The games are being held from Friday through May 17 at a newly developed sport complex on the outskirts of the capital, Phnom Penh. Its centerpiece is the Chinese-built Morodok Techo National Stadium, with a capacity of 60,000.
The countries taking part are Brunei, Indonesia, Laos, Malaysia, Myanmar, the Philippines, Singapore, Thailand, Timor Leste, Vietnam and host Cambodia. All are members of the Association of Southeast Asian Nations except Timor Leste, which attained independence only in 2002 and is in the process of joining the regional grouping.
The games were first held in the Thai capital Bangkok in 1959, and were originally called the South East Asian Peninsular Games. Cambodia was scheduled to host the event in 1963, but financial problems and political instability derailed the games.
One sport has drawn special attention this year, reflecting deep-seated cultural enmity between Cambodia and its bigger and richer western neighbor, Thailand, whose Thai boxing team is boycotting the games.
The ill feeling between the two countries has its roots from centuries ago, when they were two large and contending empires. In more modern times, the bad feeling has lingered, as Cambodia’s development, hindered by French colonialism and, in the 1970s, the brutal rule of the communist Khmer Rouge, has fallen well behind Thailand’s.
Cambodia on previous occasions had unsuccessfully suggested changing the official name of Thai boxing — a form of kickboxing — from Muay Thai to something with more neutral, less nationalistic connotations. This year, because it is hosting the games, it was able to take more direct action, listing the sport under the name Kun Khmer.

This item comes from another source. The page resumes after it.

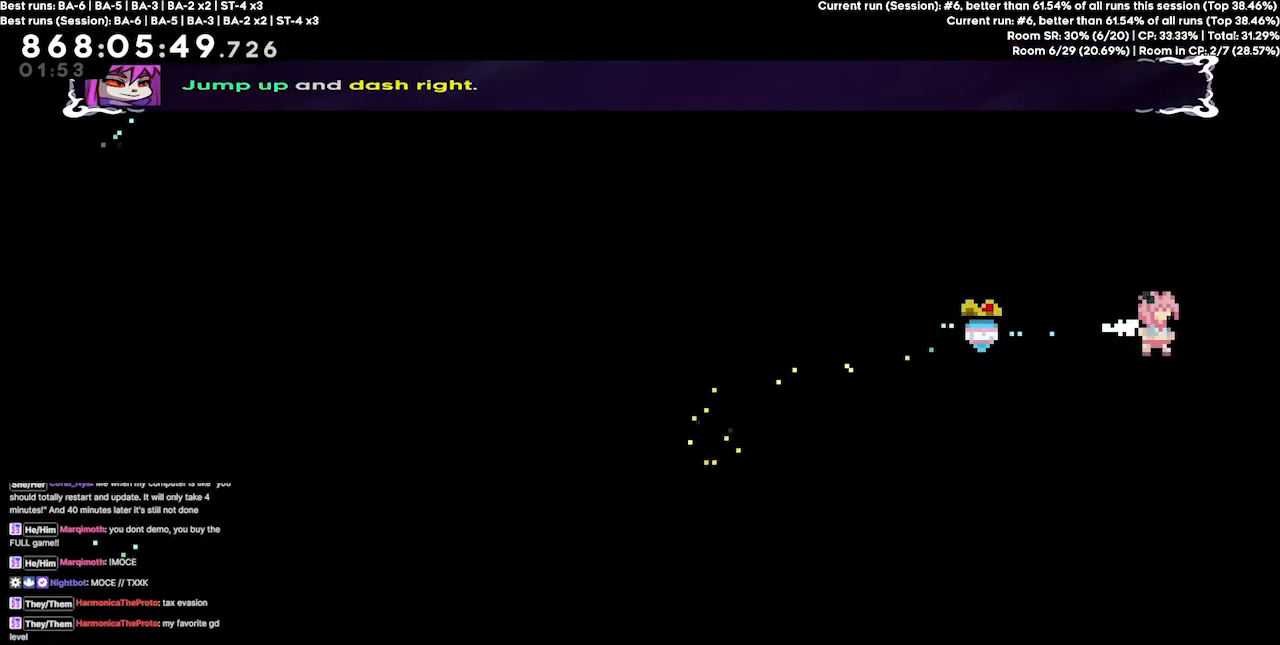
{"keys": ["grab", "up"], "events": [[200, "up", "down"], [267, "right", "up"], [367, "jump4", "up"]]}
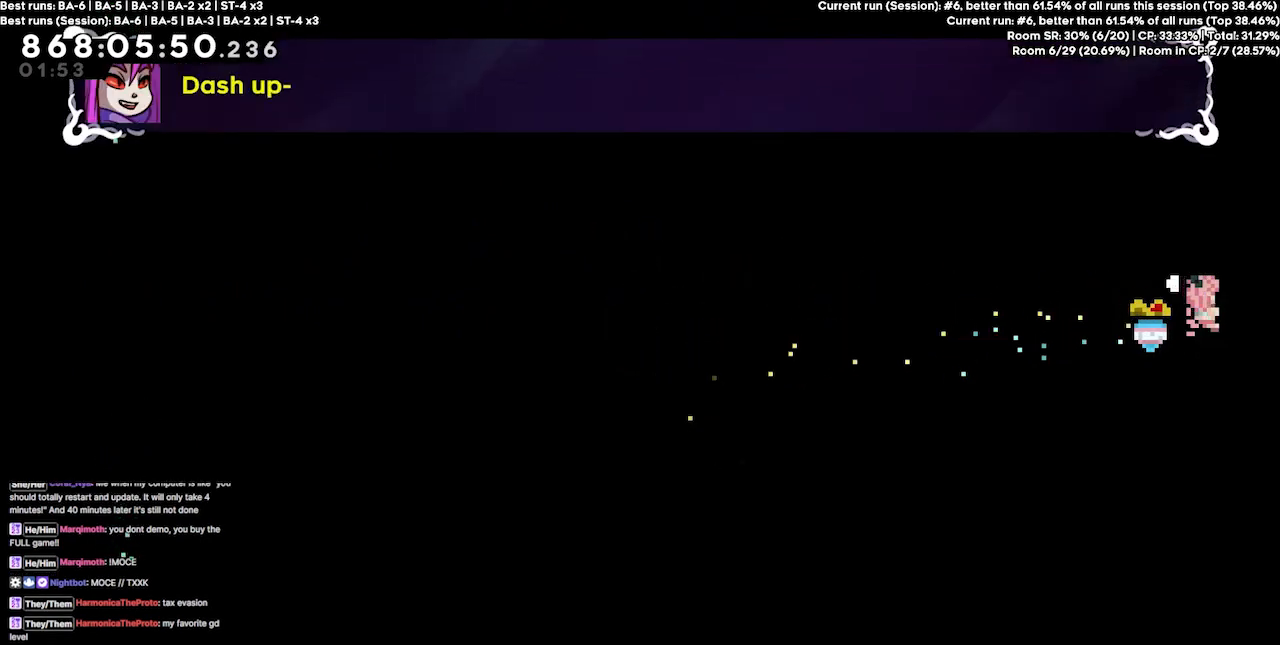
{"keys": ["grab", "up"], "events": []}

The action outraged Thai kickboxing enthusiasts and raised diplomatic hackles, to the extent that Thailand’s Prime Minister Prayuth Chan-ocha stepped in to call, in vain, for an end to the “pointless” bickering.
Neither country’s sporting council would back down, however, and Thailand decided to keep its kickboxers out of the competition. It said it was justified because the sport is supervised by International Federation of Muaythai Associations, which in turn is recognized by the International Olympic Committee.
Cambodia has treated the event as an opportunity to burnish its regional and international image.
Prime Minister Hun Sen in late March announced that free tickets would be distributed for all the game’s events, for foreigners as well as Cambodians, and international broadcasters would not be charged for live television coverage rights.
He also said that Cambodia will fully cover food and accommodation expenses for the participating sports delegations, declaring that previous host countries had levied a fee of $50 per person per day for such services.
This report has been amended to delete a quote incorrectly attributed to a person identified as Pheng Vannak.